R
E
G
I
S
T
E
R

Government may lower STT in Budget to boost markets.

Category: Financial Services,  News Source: The Economic Times,  Updated-On: Feb 7 2012

 

 

The Finance Ministry is likely to reduce Securities Transaction Tax (STT) on equity trade in the forthcoming Budget in a bid to boost the capital market despite pressure to improve revenue collection.

The ministry, however, may not revisit the issue of Commodities Transaction Tax (CTT), which was aborted in 2009 after protests by industry, sources said, adding that the government is keen to go ahead with the broader policy of reducing the cost of financial transactions.

Industry associations, in their pre-Budget consultations with Finance Minister Pranab Mukherjee, have pleaded for maintaining status quo on tax rates to balance the need for promoting growth without sacrificing revenue.

Although the issue of imposing taxes on financial transactions has been raised in several international fora, India is not in favour of the idea.

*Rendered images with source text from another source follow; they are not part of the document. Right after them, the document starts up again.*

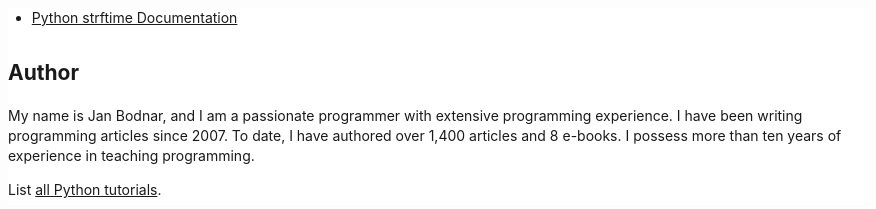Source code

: - [Python strftime Documentation](https://docs.python.org/3/library/time.html#time.strftime)

## Author

My name is Jan Bodnar, and I am a passionate programmer with extensive
programming experience. I have been writing programming articles since 2007.
To date, I have authored over 1,400 articles and 8 e-books. I possess more
than ten years of experience in teaching programming.

List [all Python tutorials](/python/).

It has been argued that the Reserve Bank appropriates banking funds through the Cash Reserve Ratio (CRR), the portion of deposits which the banks are required to park with the central bank.

While the CRR, which was lowered by 0.5 percentage points recently by the RBI, stands at 5.5 per cent, the Securities Transaction Tax (STT) is levied at 0.125 per cent on the buyer and seller in equities transaction. The stock exchanges and representatives of the broking community have been demanding the removal or reduction of STT to give a boost to capital markets by reducing transaction costs.

With regard to CTT, sources said the government may not re-introduce the levy, which was withdrawn after protest from commodity exchanges. The government had in 2009 proposed a CTT of 0.017 per cent on commodities derivatives trade, but did not implement the levy. It was argued that such a tax is not levied by any country with an active commodities future market.

The government is facing financial problems and the fiscal deficit for the current fiscal is likely to exceed the estimate of 4.6 per cent of the Gross Domestic Product (GDP).

At a time when the government is hard-pressed for funds because of reasons like rising commodity prices in the international market and global uncertainties, it would be a tough choice to fore go the over Rs 7,000 crore which it collects from STT.